Instructions for the task
Below this line is a listing that includes pictures. Copy exactly, and only, the lines from the one containing "roll_deg: -1.1" through the one containing "exposure_s: 1/60"; the pictures do not go in the copy.

::: Supplied material

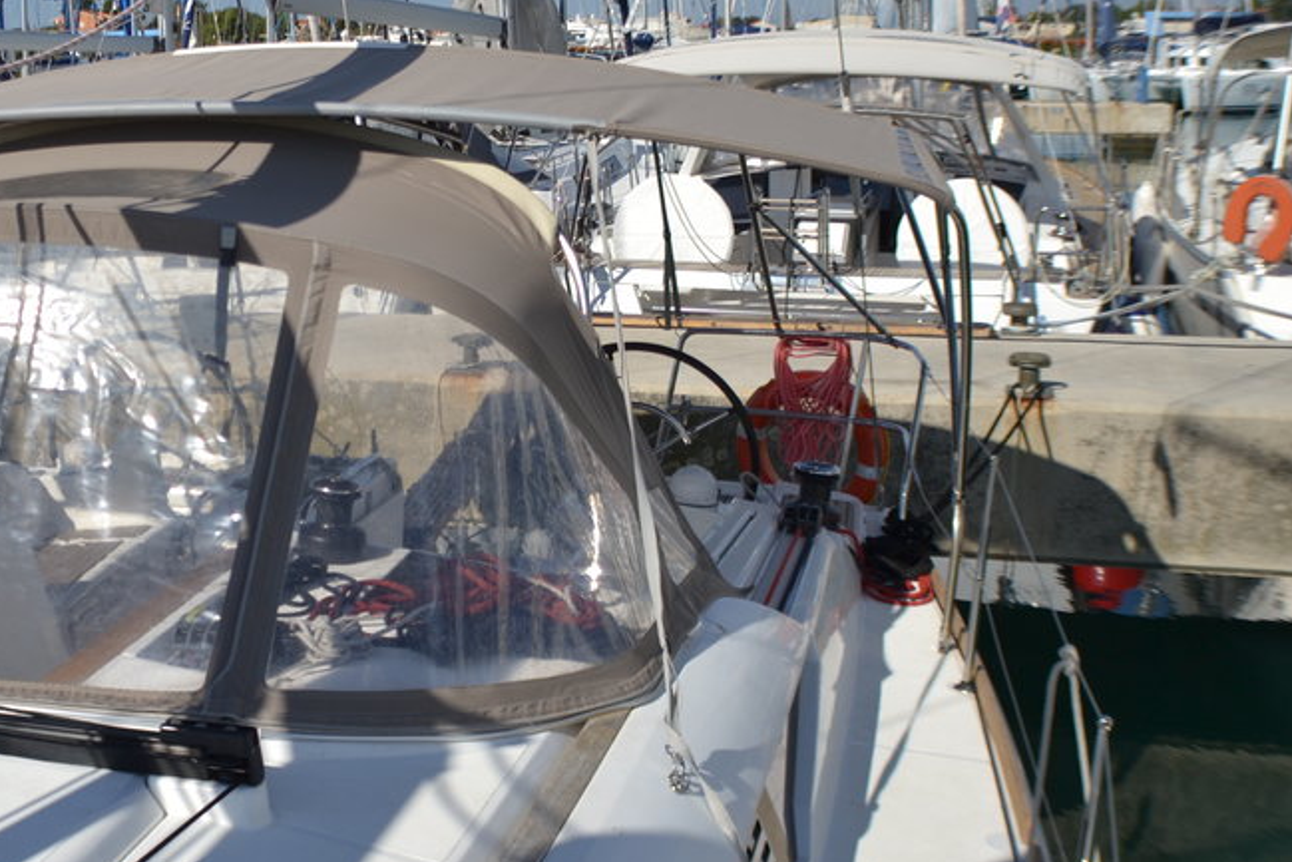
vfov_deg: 22.2
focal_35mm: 61
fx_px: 2190
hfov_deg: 32.0
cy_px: 346
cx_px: 261
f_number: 4
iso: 100
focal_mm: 22
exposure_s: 1/1250
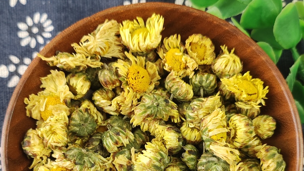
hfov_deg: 42.1
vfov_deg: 23.7
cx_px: 153
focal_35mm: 49
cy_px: 158
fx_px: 395
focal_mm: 6.14
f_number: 1.8
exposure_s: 1/100
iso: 500
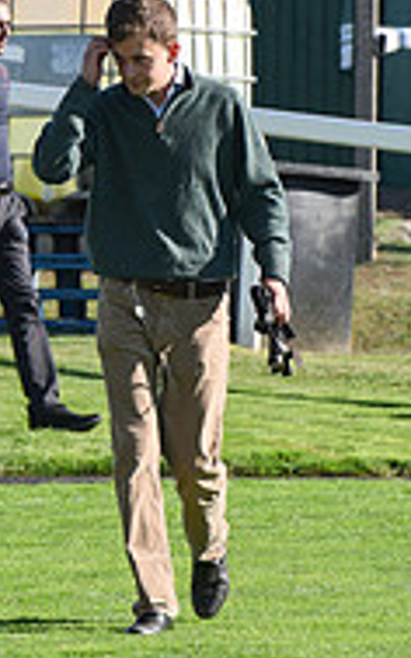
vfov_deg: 3.4
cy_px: 124
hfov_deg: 2.1
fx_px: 11210
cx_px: -578
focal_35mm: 625
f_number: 6.3
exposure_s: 1/1000
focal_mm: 200
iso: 400
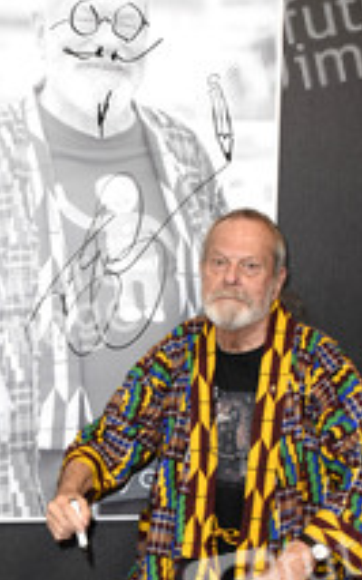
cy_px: 452
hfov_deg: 18.7
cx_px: 76
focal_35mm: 69
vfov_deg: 29.2
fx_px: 1090
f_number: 6.3
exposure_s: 1/160
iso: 1250
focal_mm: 24
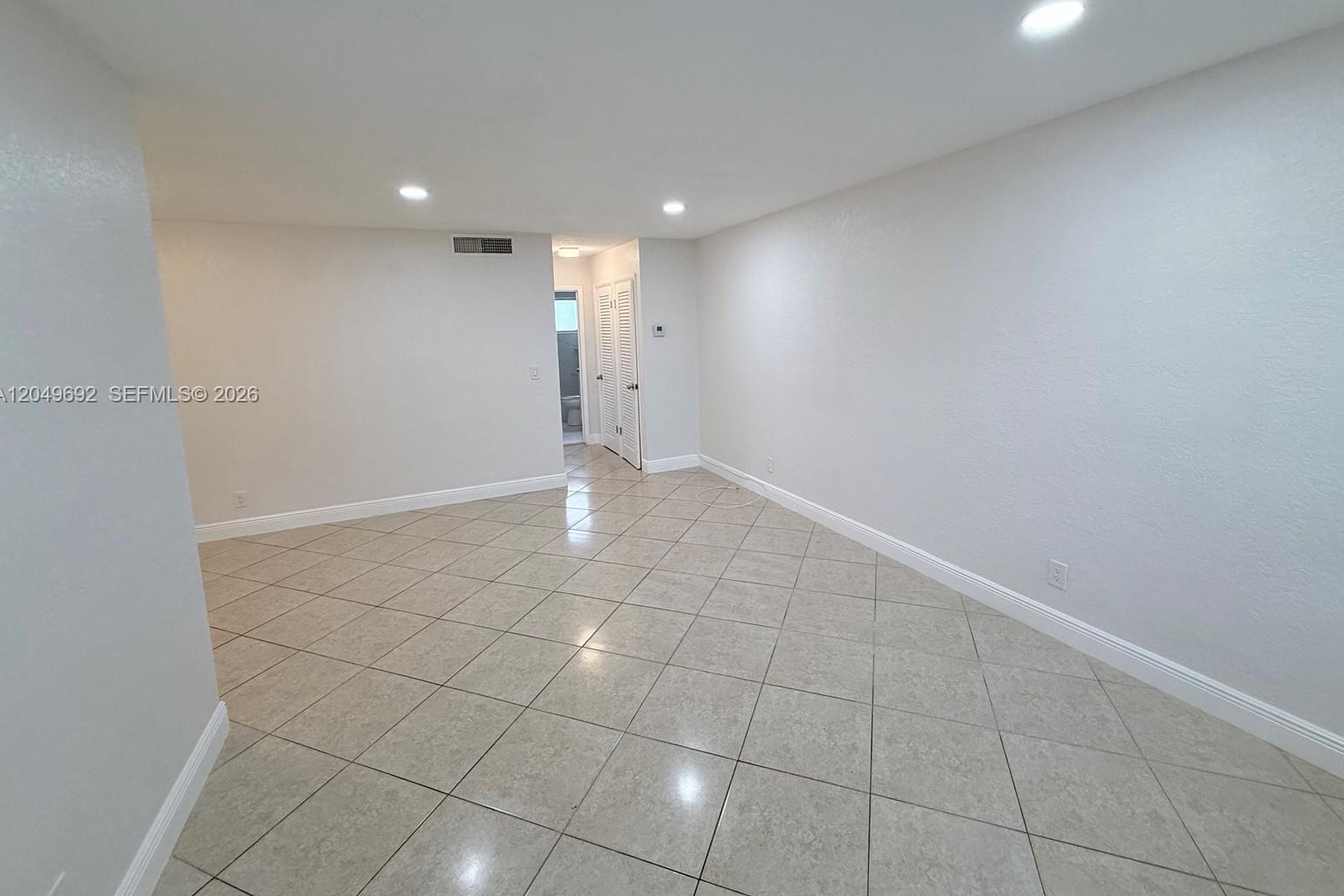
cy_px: 396
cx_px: 681
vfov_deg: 77.0
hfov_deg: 100.4
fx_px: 560
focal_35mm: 15
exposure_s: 1/120
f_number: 2.2
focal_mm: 2.22
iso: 125
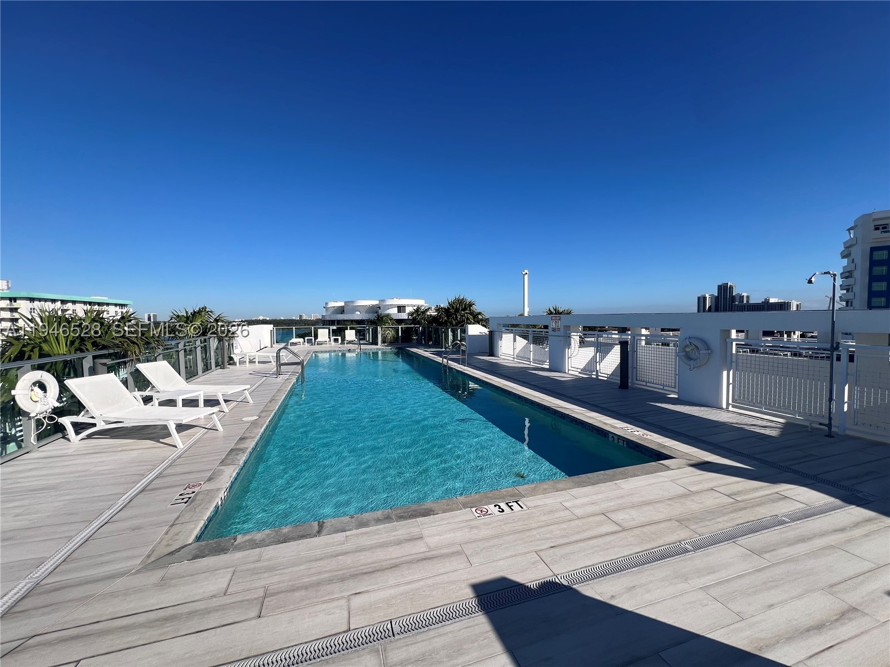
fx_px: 334
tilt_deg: -3.3
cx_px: 445
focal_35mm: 13
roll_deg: +1.9
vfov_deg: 89.9
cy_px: 334
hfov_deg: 106.2
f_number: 1.8
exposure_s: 1/2597
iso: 32
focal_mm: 1.57
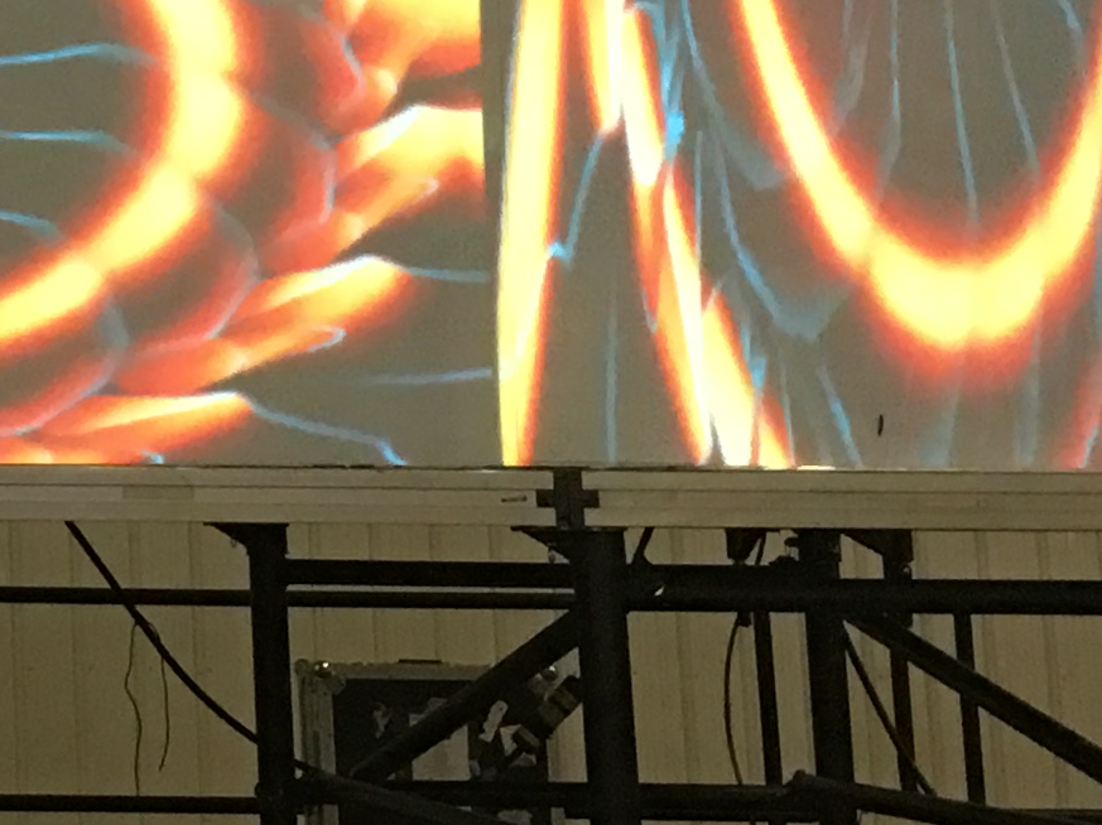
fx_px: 4264
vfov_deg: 10.7
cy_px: -351
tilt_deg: +11.7
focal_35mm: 134
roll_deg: -1.1
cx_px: -670
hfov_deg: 13.6
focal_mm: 4.15
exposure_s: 1/10
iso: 80
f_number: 2.2
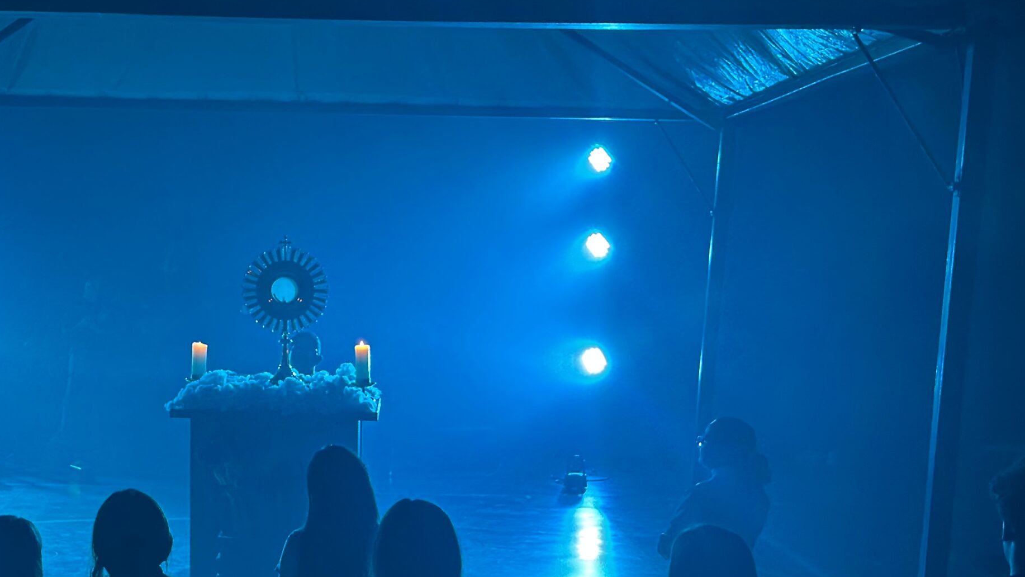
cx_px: 327
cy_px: 485
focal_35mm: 73
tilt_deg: -6.7
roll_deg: -1.4
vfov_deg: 16.4
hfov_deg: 28.7
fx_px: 1984
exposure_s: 1/52
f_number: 1.78
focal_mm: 6.86
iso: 320
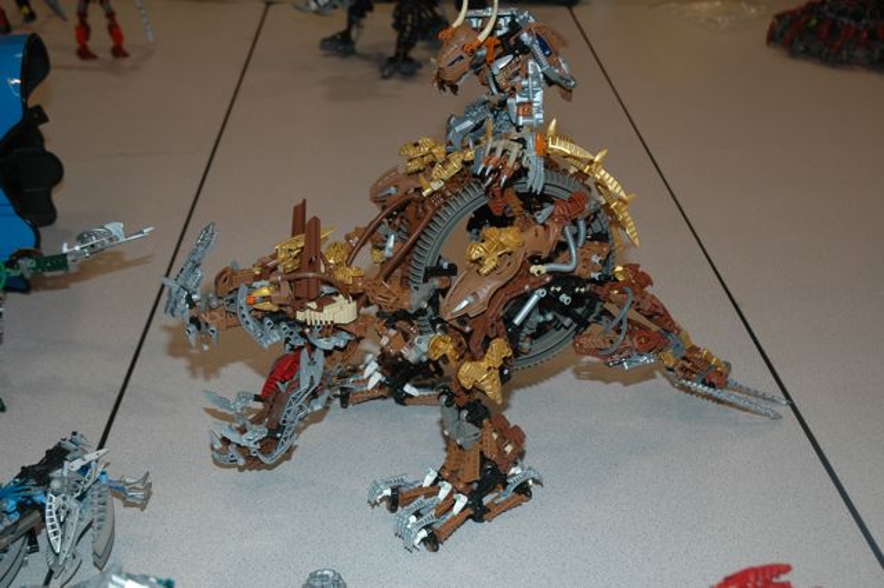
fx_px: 1252
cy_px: 294
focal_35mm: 51
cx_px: 442
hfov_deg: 38.9
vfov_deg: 26.5
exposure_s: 1/60
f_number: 4.2
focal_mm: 34
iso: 200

::::::

Response
roll_deg: -1.1
cx_px: -670
hfov_deg: 13.6
focal_mm: 4.15
exposure_s: 1/10
iso: 80
f_number: 2.2
cx_px: 327
cy_px: 485
focal_35mm: 73
tilt_deg: -6.7
roll_deg: -1.4
vfov_deg: 16.4
hfov_deg: 28.7
fx_px: 1984
exposure_s: 1/52
f_number: 1.78
focal_mm: 6.86
iso: 320
fx_px: 1252
cy_px: 294
focal_35mm: 51
cx_px: 442
hfov_deg: 38.9
vfov_deg: 26.5
exposure_s: 1/60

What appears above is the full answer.